Omnia Markets – Education

United States Taxation of Cryptocurrencies

The United States Internal Revenue Service (the IRS) is generally not amused when traders and investors who engage in buying and selling cryptocurrencies, or virtual currencies as the IRS prefers to call them, are surprised to learn that their transactions are reportable on their tax returns and have tax consequences. To make sure people get this notion quickly, the IRS’ website starts out stating:

“Virtual currency transactions are taxable by law just like transactions in any other property. Taxpayers transacting in virtual currency may have to report those transactions on their tax returns.” – (https://www.irs.gov/businesses/small-businesses-self-employed/virtual-currencies)

Get it?

Of course, it is never as simple as that. The tax law, in its broadest context, provides numerous alternative treatment to gains and losses generated from transactions involving different tangible and intangible properties.

Let’s first define cryptocurrencies.

Crypto or Virtual Currencies

DeFi projects use dApps or decentralized applications that anyone can develop and use. These applications use utility or native tokens or DeFi tokens that facilitate transactions. These DeFi tokens serve many purposes other than just making payments or being a store of value. 

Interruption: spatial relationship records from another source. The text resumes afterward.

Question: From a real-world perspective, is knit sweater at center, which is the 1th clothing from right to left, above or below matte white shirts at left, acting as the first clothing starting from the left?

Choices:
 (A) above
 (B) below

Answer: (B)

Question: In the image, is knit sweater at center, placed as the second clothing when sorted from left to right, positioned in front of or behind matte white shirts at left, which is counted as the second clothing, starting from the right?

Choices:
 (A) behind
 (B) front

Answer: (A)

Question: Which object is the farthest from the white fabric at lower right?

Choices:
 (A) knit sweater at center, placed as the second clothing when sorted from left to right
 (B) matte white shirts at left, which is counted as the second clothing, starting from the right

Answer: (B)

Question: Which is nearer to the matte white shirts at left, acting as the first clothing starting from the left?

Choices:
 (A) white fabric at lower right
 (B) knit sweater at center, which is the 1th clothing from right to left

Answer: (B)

Cryptocurrencies are pieces of software that transfer value between users. The word ‘crypto’ comes from the Greek word ‘kryptos’ which means hidden. Like cash, they can be used to buy and sell goods and services. But unlike cash, they are not authenticated by a central authority such as the government or a central bank. They exist on the decentralized peer to peer networks of blockchains and are used for several purposes, such as incentivizing miners, storing value, and enabling other transactions on a blockchain. Since there is no single authority that issues cryptocurrencies, the supply and demand of cryptocurrencies are determined by the users collectively. Simply put, a cryptocurrency is a number that is tracked on a blockchain.

Since cryptocurrencies can be used to transfer value, exchanged with other cryptocurrencies, purchase goods and services, converted to fiat or regular currencies, etc., they are considered “property.” Therefore, the regular tax rules that apply to dispositions of property usually apply to cryptocurrencies.

General tax treatment

The IRS has released guidance that provides general tax treatment to the use of cryptocurrency as transfer of value transactions (https://www.irs.gov/irb/2014-16_IRB#NOT-2014-2; https://www.irs.gov/individuals/international-taxpayers/frequently-asked-questions-on-virtual-currency-transactions). The normal rules applicable to the disposition of property, including the rules regarding the capital gain or loss treatment, would apply to cryptocurrency exchanges.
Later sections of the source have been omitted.